The compounding advantage is real
One of JetBrains’ most actionable ideas is compounding experimentation.
A simple, quotable rule:
Teams that run small AI experiments weekly outperform teams that bet big quarterly.
Compounding happens because each small win becomes a reusable pattern:
- A PR template that guides agent output
- A “definition of done” that includes AI verification steps
- A library of prompts tied to internal standards
- A set of safe tasks agents can handle reliably
Over months, this becomes a delivery advantage competitors can’t copy overnight.
A practical “AI developer workflow” checklist
If you want to align with what JetBrains is doing—without copying tools blindly—use this checklist:
- Do we have clear guardrails? (tests, linting, dependency rules)
- Can AI access the right context safely? (repo scope, secrets policies)
- Are we reducing context switching? (AI inside dev tools)
- Do we measure speed and quality? (cycle time and defect rate)
- Do we have an escalation path? (when AI gets stuck, who decides?)
If you can’t answer these, you don’t have an AI workflow yet—you have AI features.
The next year of AI coding looks like “better work,” not less work
JetBrains’ “what’s next” vision is the one I’d bet on: engineers spend more time designing systems, guiding agents, reviewing efficiently, and shipping with more confidence.
This fits the broader theme of our series, How AI Is Powering Technology and Digital Services in the United States: the real payoff isn’t automation for its own sake.
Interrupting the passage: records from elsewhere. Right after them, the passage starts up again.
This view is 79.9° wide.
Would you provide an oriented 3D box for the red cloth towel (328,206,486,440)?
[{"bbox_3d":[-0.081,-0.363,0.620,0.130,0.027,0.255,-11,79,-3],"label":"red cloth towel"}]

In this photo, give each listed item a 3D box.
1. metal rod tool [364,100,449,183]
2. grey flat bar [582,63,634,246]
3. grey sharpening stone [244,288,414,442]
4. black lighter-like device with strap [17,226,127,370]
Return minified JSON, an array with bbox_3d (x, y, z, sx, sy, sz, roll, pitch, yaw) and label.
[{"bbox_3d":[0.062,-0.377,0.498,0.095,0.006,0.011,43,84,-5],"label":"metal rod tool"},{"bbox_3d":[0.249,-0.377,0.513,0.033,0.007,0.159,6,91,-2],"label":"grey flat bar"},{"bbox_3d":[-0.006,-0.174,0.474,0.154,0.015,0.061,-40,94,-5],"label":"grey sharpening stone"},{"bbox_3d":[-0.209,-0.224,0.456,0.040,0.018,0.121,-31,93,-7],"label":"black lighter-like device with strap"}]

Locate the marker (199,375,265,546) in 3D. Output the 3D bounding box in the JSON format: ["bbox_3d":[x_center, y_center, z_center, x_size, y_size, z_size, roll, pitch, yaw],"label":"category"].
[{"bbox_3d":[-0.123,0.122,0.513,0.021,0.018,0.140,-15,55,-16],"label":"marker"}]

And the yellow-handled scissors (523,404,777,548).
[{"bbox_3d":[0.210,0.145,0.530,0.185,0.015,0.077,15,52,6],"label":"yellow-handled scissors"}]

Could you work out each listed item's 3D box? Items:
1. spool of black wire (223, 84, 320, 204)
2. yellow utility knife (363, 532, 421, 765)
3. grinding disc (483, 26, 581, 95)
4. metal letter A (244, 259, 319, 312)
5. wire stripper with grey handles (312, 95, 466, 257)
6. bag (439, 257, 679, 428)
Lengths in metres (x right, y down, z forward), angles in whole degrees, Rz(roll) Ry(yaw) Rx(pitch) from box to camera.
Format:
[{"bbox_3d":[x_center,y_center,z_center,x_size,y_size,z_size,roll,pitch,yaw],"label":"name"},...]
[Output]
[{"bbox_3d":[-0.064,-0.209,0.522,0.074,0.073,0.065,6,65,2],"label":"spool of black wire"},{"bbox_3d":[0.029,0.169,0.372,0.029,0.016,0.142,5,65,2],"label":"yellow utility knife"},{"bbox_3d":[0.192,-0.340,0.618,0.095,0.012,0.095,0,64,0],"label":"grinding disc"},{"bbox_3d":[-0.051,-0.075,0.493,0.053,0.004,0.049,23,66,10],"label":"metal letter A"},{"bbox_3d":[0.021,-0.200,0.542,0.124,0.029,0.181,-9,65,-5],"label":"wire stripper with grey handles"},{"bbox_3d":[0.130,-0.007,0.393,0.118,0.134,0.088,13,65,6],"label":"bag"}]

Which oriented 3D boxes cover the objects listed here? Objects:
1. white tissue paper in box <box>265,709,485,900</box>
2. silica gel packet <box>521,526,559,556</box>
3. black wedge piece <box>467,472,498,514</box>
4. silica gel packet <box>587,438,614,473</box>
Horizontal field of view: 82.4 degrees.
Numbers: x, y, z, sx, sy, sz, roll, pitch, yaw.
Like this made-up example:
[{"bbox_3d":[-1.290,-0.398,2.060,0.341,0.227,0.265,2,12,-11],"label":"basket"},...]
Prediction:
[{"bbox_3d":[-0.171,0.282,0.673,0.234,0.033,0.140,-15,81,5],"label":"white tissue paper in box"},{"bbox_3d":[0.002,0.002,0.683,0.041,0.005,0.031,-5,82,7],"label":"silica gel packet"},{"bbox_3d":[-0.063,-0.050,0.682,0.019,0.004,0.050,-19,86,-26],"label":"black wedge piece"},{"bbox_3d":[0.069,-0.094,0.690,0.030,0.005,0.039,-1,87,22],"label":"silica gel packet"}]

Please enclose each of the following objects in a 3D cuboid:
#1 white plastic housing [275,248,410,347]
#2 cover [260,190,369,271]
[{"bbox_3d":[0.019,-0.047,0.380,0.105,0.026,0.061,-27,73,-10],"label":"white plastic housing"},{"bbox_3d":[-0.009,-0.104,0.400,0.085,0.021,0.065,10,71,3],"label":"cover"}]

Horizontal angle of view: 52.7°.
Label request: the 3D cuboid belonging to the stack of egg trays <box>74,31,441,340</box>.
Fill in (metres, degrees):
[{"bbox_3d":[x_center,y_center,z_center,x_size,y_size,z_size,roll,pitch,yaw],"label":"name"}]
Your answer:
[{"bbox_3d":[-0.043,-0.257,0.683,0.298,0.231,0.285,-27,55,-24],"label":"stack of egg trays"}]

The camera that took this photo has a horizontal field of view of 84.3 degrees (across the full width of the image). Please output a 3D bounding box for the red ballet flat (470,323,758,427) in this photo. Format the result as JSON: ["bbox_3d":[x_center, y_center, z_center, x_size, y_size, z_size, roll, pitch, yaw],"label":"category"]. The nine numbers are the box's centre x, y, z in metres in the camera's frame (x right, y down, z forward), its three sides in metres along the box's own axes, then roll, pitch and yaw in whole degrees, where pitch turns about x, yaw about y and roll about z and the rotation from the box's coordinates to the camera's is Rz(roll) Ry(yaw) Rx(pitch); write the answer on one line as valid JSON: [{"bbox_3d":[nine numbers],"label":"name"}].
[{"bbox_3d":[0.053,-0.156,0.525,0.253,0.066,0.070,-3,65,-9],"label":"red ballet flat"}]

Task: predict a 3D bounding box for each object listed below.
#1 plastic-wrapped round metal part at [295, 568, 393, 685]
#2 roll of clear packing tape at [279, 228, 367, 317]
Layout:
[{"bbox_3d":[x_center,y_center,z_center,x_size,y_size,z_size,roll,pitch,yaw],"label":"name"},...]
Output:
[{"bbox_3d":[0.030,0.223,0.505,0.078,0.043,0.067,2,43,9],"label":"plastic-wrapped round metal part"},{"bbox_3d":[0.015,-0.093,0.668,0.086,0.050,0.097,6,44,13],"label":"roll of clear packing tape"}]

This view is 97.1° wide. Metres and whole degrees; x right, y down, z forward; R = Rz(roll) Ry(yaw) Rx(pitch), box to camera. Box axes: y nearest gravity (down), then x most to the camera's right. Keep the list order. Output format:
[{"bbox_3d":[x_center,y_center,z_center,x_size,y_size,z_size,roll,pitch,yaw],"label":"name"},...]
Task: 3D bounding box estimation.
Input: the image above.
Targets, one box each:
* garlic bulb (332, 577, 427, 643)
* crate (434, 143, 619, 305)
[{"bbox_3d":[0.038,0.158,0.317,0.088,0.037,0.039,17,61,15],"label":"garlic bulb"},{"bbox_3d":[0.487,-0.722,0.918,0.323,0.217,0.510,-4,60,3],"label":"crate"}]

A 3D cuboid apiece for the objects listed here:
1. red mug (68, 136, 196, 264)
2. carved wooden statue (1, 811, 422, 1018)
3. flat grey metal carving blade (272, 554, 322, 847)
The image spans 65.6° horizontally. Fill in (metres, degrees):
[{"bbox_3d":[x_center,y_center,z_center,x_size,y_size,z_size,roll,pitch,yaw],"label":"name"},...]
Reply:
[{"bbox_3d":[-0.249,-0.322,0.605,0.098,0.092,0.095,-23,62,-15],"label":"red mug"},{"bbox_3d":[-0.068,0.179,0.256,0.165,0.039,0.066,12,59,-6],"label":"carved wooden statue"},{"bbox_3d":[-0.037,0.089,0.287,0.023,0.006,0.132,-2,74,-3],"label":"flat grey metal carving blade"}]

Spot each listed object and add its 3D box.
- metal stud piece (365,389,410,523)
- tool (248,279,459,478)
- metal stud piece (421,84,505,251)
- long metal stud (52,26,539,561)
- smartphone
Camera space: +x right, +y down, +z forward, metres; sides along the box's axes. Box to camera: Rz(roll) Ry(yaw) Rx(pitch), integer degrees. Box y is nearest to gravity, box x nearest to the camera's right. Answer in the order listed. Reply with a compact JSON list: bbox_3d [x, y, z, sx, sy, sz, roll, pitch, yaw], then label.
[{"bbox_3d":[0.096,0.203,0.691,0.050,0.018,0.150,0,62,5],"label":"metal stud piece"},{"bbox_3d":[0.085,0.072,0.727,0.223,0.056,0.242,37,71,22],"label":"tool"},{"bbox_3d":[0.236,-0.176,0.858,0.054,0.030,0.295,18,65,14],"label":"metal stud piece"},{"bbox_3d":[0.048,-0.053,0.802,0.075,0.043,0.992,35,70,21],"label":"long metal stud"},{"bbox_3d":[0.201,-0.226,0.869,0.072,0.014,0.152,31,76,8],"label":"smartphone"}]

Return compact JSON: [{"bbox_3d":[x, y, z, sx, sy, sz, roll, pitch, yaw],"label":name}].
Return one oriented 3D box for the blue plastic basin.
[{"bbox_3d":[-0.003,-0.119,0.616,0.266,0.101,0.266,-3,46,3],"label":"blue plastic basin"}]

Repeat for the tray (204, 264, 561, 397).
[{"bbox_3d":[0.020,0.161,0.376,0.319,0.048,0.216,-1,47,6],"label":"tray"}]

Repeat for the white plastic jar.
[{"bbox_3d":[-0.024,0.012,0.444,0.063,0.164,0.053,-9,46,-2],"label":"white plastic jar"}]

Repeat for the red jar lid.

It’s building digital products that improve faster, break less, and cost less to maintain.
If you’re responsible for product delivery or engineering performance, the next step is straightforward: pick one painful workflow—tests, docs, or reviews—instrument it, and run a four-week experiment with clear quality gates. You’re not aiming for magic. You’re aiming for repeatable improvement.
The forward-looking question worth sitting with: when AI agents can handle more of the “mechanical” work, will your team’s bottleneck become architecture—and are you training for that now?